Exercise 1: Retype the passage from the text on online research between "I went through" and "I was wrong.", inclusive.

Text block:
-=-=-=-=-

There have been some spirited debates about the limits of online research. We all know researchers and writers for whom the research world begins and ends at their keyboards. If something doesn’t exist online, then they’re not going to see it. Indeed, it’s easy to imagine that we have a whole generation of historical thinkers who will be conditioned to find their material online, and largely only online. What does that mean to our historical work? I have been pondering a way to gauge just how important online resources have become, and I offer this little tidbit. Definitive? No. But maybe a useful reminder.
I went through the footnotes in seven of the 25 chapters of my book Return to Bull Run, which I finished writing in 1992 on the eve of the digital age. I looked at every citation in every footnote to calculate what percentage of them could be had online today. Going in, I guessed about 25% of the citations I included in the book would be available online today (by that I mean available on a permanent website; I did not include ebooks in the calculation, unless they were available for free use at Google Books or other archival site). I was wrong.
The seven chapters I reviewed included 663 citations. Of those, the material cited in 419 of them can today be found online. That’s 63%.
Given the nature of the book–a battle book–it includes a goodly number of references to the Official Records, which of course are readily available online. Of the 663 citations, 191 were to the ORs. If we back those out, we are left with 228 out of 472 citations available online–still 48%, a much higher number than I expected.

-=-=-=-=-

Measuring device readout data:
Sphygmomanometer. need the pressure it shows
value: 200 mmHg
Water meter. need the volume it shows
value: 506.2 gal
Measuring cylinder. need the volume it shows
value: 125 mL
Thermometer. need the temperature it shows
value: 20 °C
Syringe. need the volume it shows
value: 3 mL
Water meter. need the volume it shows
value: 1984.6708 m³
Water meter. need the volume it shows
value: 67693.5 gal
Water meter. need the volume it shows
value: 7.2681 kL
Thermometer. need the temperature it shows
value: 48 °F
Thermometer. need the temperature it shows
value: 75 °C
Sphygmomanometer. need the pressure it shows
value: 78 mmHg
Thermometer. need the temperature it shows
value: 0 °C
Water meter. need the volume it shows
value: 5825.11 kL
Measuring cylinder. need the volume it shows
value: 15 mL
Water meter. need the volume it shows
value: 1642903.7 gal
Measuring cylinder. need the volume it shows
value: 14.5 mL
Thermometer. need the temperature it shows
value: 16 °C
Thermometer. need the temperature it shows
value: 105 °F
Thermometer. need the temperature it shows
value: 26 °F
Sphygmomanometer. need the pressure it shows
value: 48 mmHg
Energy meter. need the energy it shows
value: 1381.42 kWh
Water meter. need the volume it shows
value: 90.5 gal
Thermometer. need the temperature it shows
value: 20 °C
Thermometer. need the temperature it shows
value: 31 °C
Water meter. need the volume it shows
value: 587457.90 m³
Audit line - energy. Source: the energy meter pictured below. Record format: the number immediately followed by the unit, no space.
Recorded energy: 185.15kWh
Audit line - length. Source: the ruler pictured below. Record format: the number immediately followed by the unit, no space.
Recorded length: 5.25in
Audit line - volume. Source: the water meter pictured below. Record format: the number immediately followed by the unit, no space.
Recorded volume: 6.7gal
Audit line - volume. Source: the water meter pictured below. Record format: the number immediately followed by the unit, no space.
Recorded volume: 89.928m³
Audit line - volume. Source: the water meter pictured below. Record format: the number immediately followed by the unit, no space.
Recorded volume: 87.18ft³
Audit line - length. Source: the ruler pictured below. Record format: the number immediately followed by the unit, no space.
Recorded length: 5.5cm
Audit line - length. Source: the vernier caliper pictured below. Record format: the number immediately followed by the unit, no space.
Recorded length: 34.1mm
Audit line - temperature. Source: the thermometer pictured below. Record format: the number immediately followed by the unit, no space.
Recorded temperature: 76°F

-=-=-=-=-

Exercise 2: Put the lines of the records from the one containing "Audit line - temperature." through the end of the records into a JSON list of strings, one string per line, with blank lines left out.

Written response 1:
I went through the footnotes in seven of the 25 chapters of my book Return to Bull Run, which I finished writing in 1992 on the eve of the digital age. I looked at every citation in every footnote to calculate what percentage of them could be had online today. Going in, I guessed about 25% of the citations I included in the book would be available online today (by that I mean available on a permanent website; I did not include ebooks in the calculation, unless they were available for free use at Google Books or other archival site). I was wrong.

Written response 2:
[
  "Audit line - temperature. Source: the thermometer pictured below. Record format: the number immediately followed by the unit, no space.",
  "Recorded temperature: 76°F"
]